By Jai Tiggett | Shadow and Act June 25, 2014 at 12:33PM
We're pleased to introduce Frame By Frame, a new series here on Shadow And Act featuring guest posts and in-depth conversations giving insight into the art and business of film and television. It's a project we've been working on for a while now, and are excited to present to you in the coming months.
Specifically, we'll be hearing from those who work mostly outside of directing - those who shoot, edit, design, score, produce, represent, and otherwise handle much of the content we're seeing today.
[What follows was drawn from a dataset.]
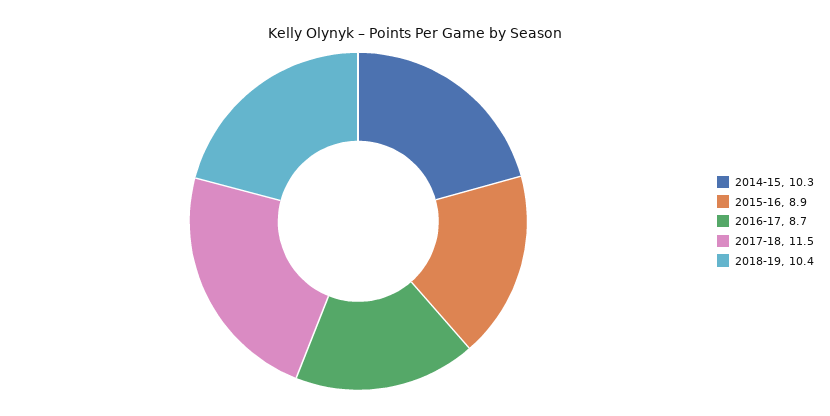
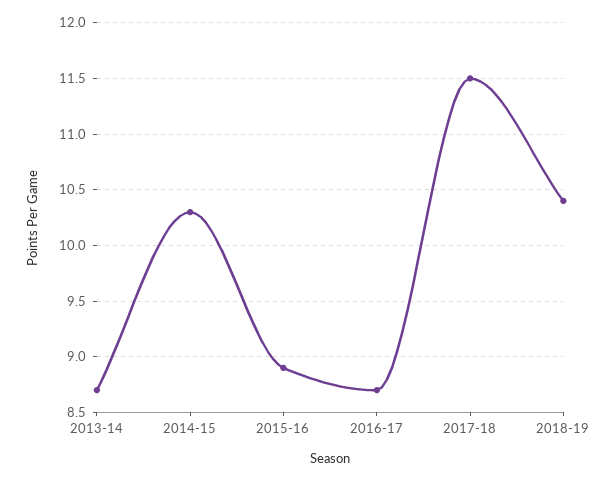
2013-14: none -> 8.7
Our first installment features rising Director of Photography Daniel Patterson.
A graduate of Morehouse College and New York University's Tisch School of the Arts, Daniel Patterson has shot over 30 film projects including several that we’ve covered on this site - Darius Clark Monroe's compelling documentary "Evolution of a Criminal," "Tahir Jetter's" web series "Hard Times," Shaka King's 2013 Sundance comedy "Newlyweeds," Rashaad Ernesto Green's 2011 drama "Gun Hill RoadOut in the Night," and Spike Lee's highly anticipated crowdfunded film "Da Sweet Blood of Jesus," which will premiere at ABFF this summer.
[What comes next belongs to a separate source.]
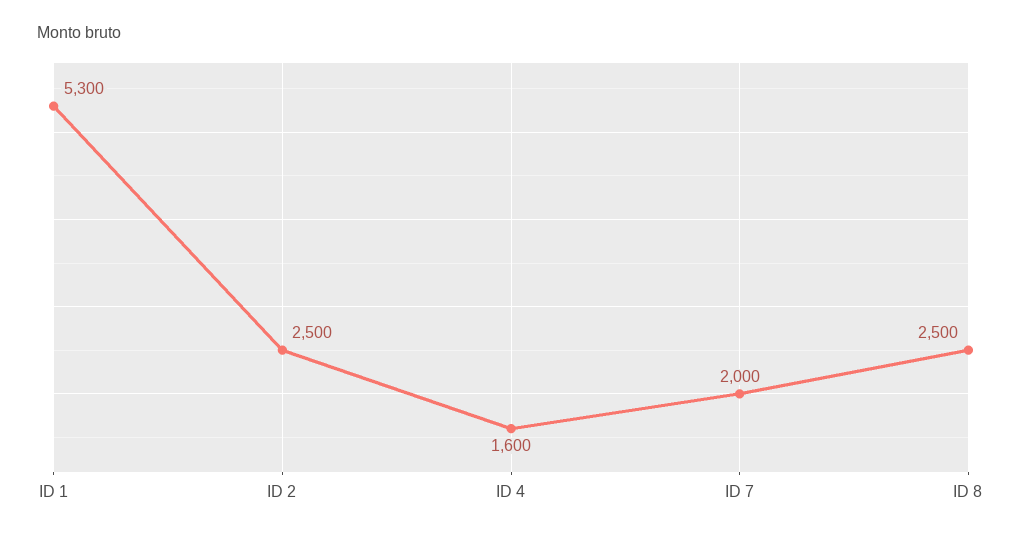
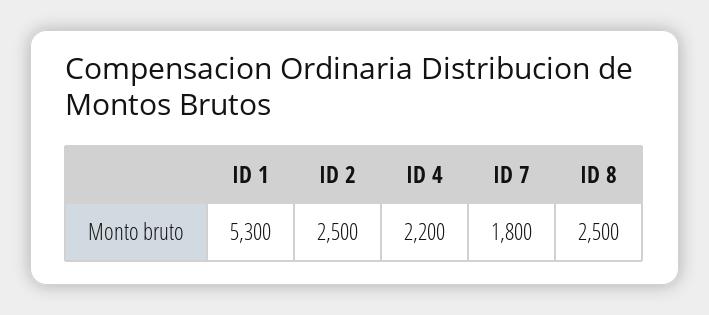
ID 4: 1600 -> 2200
ID 7: 2000 -> 1800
Currently on location in Brazil for Spike Lee's Beats of the Beautiful Game short film, Daniel made time to catch up with Shadow And Act about his career and the craft of cinematography.
Regarding inspiration, he lists Arthur Jafa, Malik Sayeed, Bradford Young, Ellen Kuras, Cesar Charlone, his longtime collaborator Justin Staley and his native South Jamaica, Queens as cinematic influences.
On how they've rubbed off on him:
Cesar was amazing to work with on "Sucker Free City." I borrowed from his never quit attitude. He is 60 plus years old, but you'd never guess it by his energy level. On "City of God," he moved the camera beautifully. Ellen inspires me with camera movement... Ellen and Malik share DP credit on "He Got Game." I love the elaborate camera movement in that film.
"Mississippi Damned" is my favorite film that Bradford Young has DP'd. I love the level of naturalism he explored in the light in that film. My aesthetic is naturalistic. I borrow from nature.
AJ shot "Daughters of the Dust." Justin inspires me to push the limits.
On how he got started in cinematography:
As a kid, I wanted to be a psychologist. People have always fascinated me. But the first film I shot was at Morehouse College. I thought that directors shot their own films, so I wrote a short and shot it.
My first cinematography teacher was Ron Gray at New York University, Tisch Graduate Film School in 2004. Ron, along with the other cinematography professors encouraged me to be a cinematographer because of class exercises I shot. At NYU, I learned the fundamentals of shooting.
On how his experience at NYU shaped his career:
At NYU I met talented filmmakers who I continue to work with now. NYU is the most respected institution for filmmaking in the world, so it helps to have the highest degree offered in film production from the first film school the country. NYU shaped my perspective too, of course. I learned how to not take no for an answer and figure out a way to get your film made - be savvy.
On working with Spike Lee:
My first time DP'ing for Spike was on "Da Sweet Blood of Jesus." Eleven years prior, I interned on "25th Hour." After "25th Hour," I PA'd on "Sucker Free City" and "Inside Man," both directed by Spike Lee. Working with Spike has been humbling and eye opening. Spike is a master of the craft of filmmaking and arguably the best American filmmaker. Working with Spike, I've learned how to better manage time. He works on multiple projects at once, as does my brother Darius Clark Monroe.
Our relationship has evolved positively through us working together and delivering on projects. When we work together, I think we have a good time and I get to collaborate in telling powerful stories. Teddy Bridgewater, then the latest Eminem video, and now I am answering your questions from shooting with Spike in Brazil.
As we collaborate more and more, I get better at my job and I get a front row class in directing. It doesn't get any better for me.